If corpses rolling in their graves is really a thing, I feel comfortable in saying that Truman, Eisenhower, Kennedy, Johnson, Nixon, and Ford would all be turning fast enough to power the entire Eastern seaboard if they got wind that an American President was basically offering to turn American citizens over to the Russians for interrogation.  We used to get worked up and impose sanctions on Russians for the things that went on during Russian interrogations.

What the actual fuck?

Getting flabbergasted about that, I don't want to be any less flabbergasted about Trump basically offering to let the foxes take charge of the henhouse.  Since when has it been a good idea to let foreign intelligence operatives take part in a counterintelligence investigation against themselves?  Or, related question, to let criminal suspects control their own investigation by law enforcement.  (The Mueller investigation having both counterintelligence and criminal investigation angles.)  Since when do we do that?  What kind of compromised moron says that's a good idea, "an incredible offer"?  It certainly is an incredible offer, in the sense of being such a gobsmackingly risible offer that it's hard to believe anybody would seriously make it in the first place.

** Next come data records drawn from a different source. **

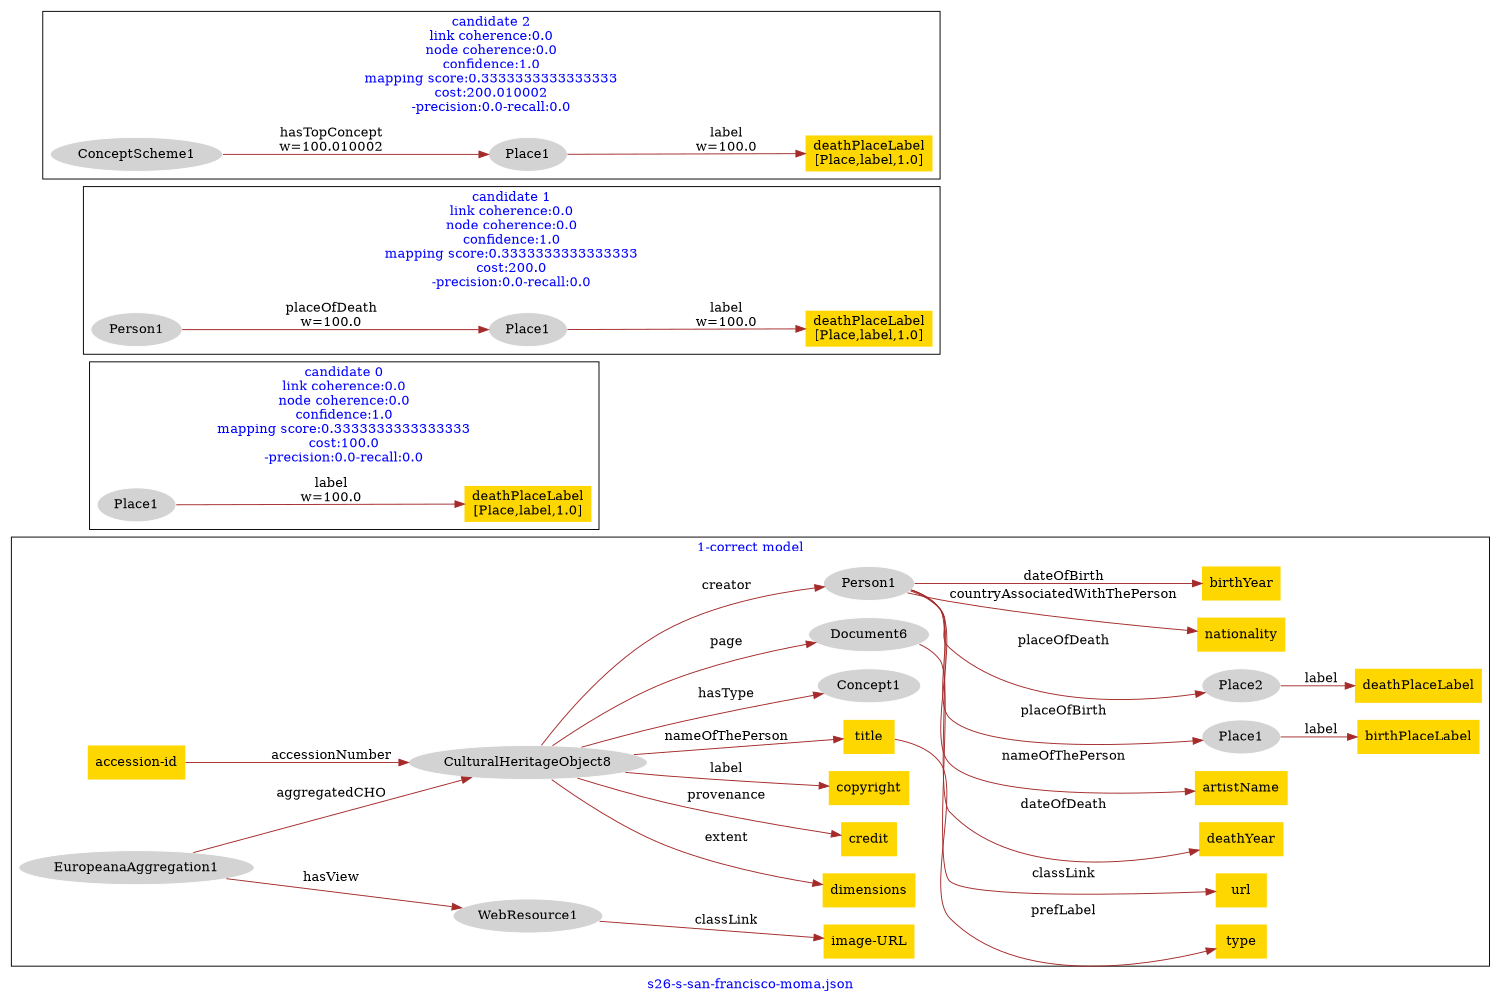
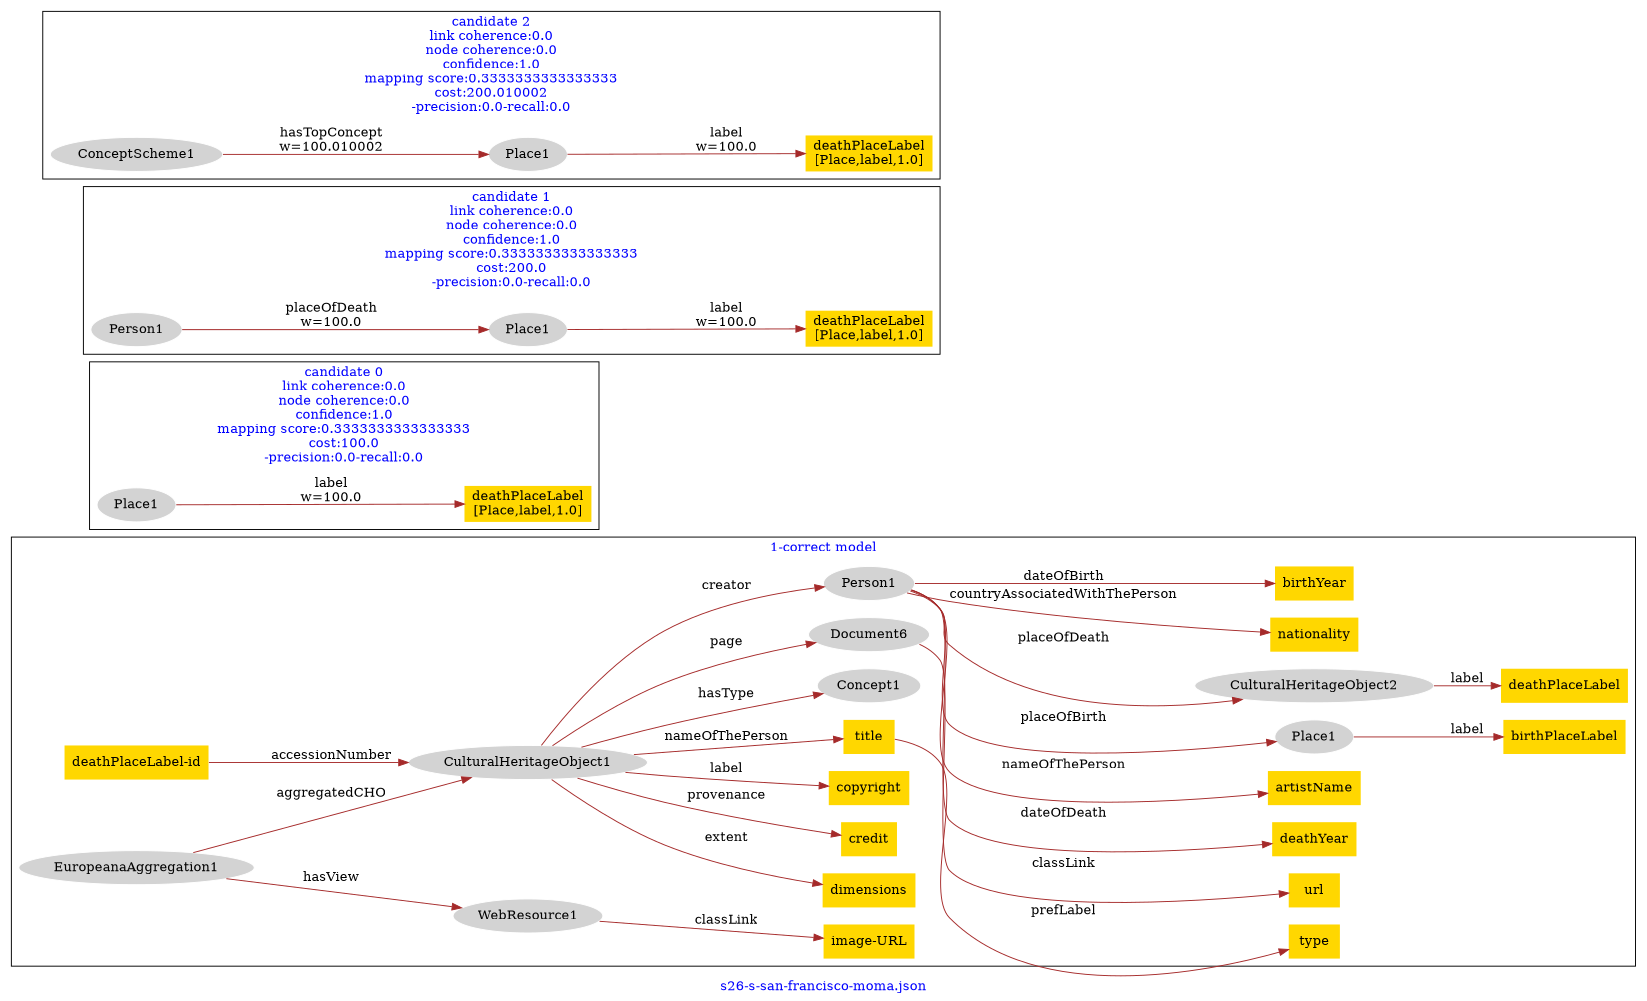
  digraph {
    fontcolor=blue
    label="s26-s-san-francisco-moma.json"
    rankdir=LR
    remincross=true
    node [fillcolor=gold style=filled shape=plaintext]
    edge [color=brown fontcolor=black]
-   n1 [color=white fillcolor=lightgray label=CulturalHeritageObject8 shape=""]
+   n1 [color=white fillcolor=lightgray label=CulturalHeritageObject1 shape=""]
    n2 [color=white fillcolor=lightgray label=Person1 shape=""]
    n3 [label=dimensions]
    n4 [label=credit]
    n5 [label=copyright]
    n6 [label=title]
-   n7 [label="accession-id"]
+   n7 [label="deathPlaceLabel-id"]
    n8 [color=white fillcolor=lightgray label=Concept1 shape=""]
    n9 [color=white fillcolor=lightgray label=Document6 shape=""]
    n10 [label=nationality]
    n11 [label=birthYear]
    n12 [label=deathYear]
    n13 [label=artistName]
    n14 [color=white fillcolor=lightgray label=Place1 shape=""]
-   n15 [color=white fillcolor=lightgray label=Place2 shape=""]
+   n15 [color=white fillcolor=lightgray label=CulturalHeritageObject2 shape=""]
    n16 [label=birthPlaceLabel]
    n17 [label=deathPlaceLabel]
    n18 [color=white fillcolor=lightgray label=EuropeanaAggregation1 shape=""]
    n19 [color=white fillcolor=lightgray label=WebResource1 shape=""]
    n20 [label="image-URL"]
    n21 [label=type]
    n22 [label=url]
    n23 [color=white fillcolor=lightgray label=Place1 shape=""]
    n24 [label="deathPlaceLabel\n[Place,label,1.0]"]
    n25 [color=white fillcolor=lightgray label=Person1 shape=""]
    n26 [color=white fillcolor=lightgray label=Place1 shape=""]
    n27 [label="deathPlaceLabel\n[Place,label,1.0]"]
    n28 [color=white fillcolor=lightgray label=ConceptScheme1 shape=""]
    n29 [color=white fillcolor=lightgray label=Place1 shape=""]
    n30 [label="deathPlaceLabel\n[Place,label,1.0]"]
    subgraph cluster_1 {
      label="1-correct model"
      n1
      n2
      n3
      n4
      n5
      n6
      n7
      n8
      n9
      n10
      n11
      n12
      n13
      n14
      n15
      n16
      n17
      n18
      n19
      n20
      n21
      n22
    }
    subgraph cluster_2 {
      label="candidate 0\nlink coherence:0.0\nnode coherence:0.0\nconfidence:1.0\nmapping score:0.3333333333333333\ncost:100.0\n-precision:0.0-recall:0.0"
      n23
      n24
    }
    subgraph cluster_3 {
      label="candidate 1\nlink coherence:0.0\nnode coherence:0.0\nconfidence:1.0\nmapping score:0.3333333333333333\ncost:200.0\n-precision:0.0-recall:0.0"
      n25
      n26
      n27
    }
    subgraph cluster_4 {
      label="candidate 2\nlink coherence:0.0\nnode coherence:0.0\nconfidence:1.0\nmapping score:0.3333333333333333\ncost:200.010002\n-precision:0.0-recall:0.0"
      n28
      n29
      n30
    }
    n1 -> n2 [label=creator]
    n1 -> n3 [label=extent]
    n1 -> n4 [label=provenance]
    n1 -> n5 [label=label]
    n1 -> n6 [label=nameOfThePerson]
    n1 -> n8 [label=hasType]
    n1 -> n9 [label=page]
    n2 -> n10 [label=countryAssociatedWithThePerson]
    n2 -> n11 [label=dateOfBirth]
    n2 -> n12 [label=dateOfDeath]
    n2 -> n13 [label=nameOfThePerson]
    n2 -> n14 [label=placeOfBirth]
    n2 -> n15 [label=placeOfDeath]
    n6 -> n21 [label=prefLabel]
    n7 -> n1 [label=accessionNumber]
    n9 -> n22 [label=classLink]
    n14 -> n16 [label=label]
    n15 -> n17 [label=label]
    n18 -> n1 [label=aggregatedCHO]
    n18 -> n19 [label=hasView]
    n19 -> n20 [label=classLink]
    n23 -> n24 [label="label\nw=100.0"]
    n25 -> n26 [label="placeOfDeath\nw=100.0"]
    n26 -> n27 [label="label\nw=100.0"]
    n28 -> n29 [label="hasTopConcept\nw=100.010002"]
    n29 -> n30 [label="label\nw=100.0"]
  }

Even if you believe one of Trump's short-lived walk-backs about stupid things he said at the press conference, that he said "I don't see any reason why it would be [Russian interference in the election]" but he really meant "wouldn't"--oh for fuck's sake, why am I even writing this paragraph?  This is such obvious bullshit, the rotten, bloated cretin said what he meant the first time and meant what he said, and saying he meant something else is a childish lie.  But, okay, let's finish the thought through the absurd premise: even if you, for the sake of mental experiment or because you are profoundly stupid, chose to believe that silly nonsense about "would"/"wouldn't", it would not alter by even a nanometer that the ostensible President of the United States said he thinks it would be great to let Russians investigate the case against themselves, and that it would be great to abrogate the rights and possibly liberties of American citizens and other free people (Bill Browder, who was mentioned by name, being a British citizen and--I cannot believe I have to write this--currently safe from America's clutches).

I cannot think of another American President in my lifetime or any other who would endorse foreign intelligence operatives questioning Americans in a counterintelligence investigation involving espionage conducted against the United States by their country.  

I can, however, think of a few American Presidents who would have responded angrily in public to such a floater, and at least one who might have vigorously taken his walking stick to whomever proposed it.

I should probably close this, because I'm dangerously close to incoherent spluttering at this point.


Comments

Warner said…
I could see Reagan, in his second term, thinking it was a good idea but then Reagan in his second term would have thought dating Marion Robert Morrison a good idea.
Eric said…
::sigh::

Second term Ronald Reagan. The worst thing about him answering Iran-Contra questions with "I don't remember" and "I can't recall" was that it was a perfectly plausible response by that point.

Talk about your 25th Amendment issues. We did survive Reagan, right? For this? Oi.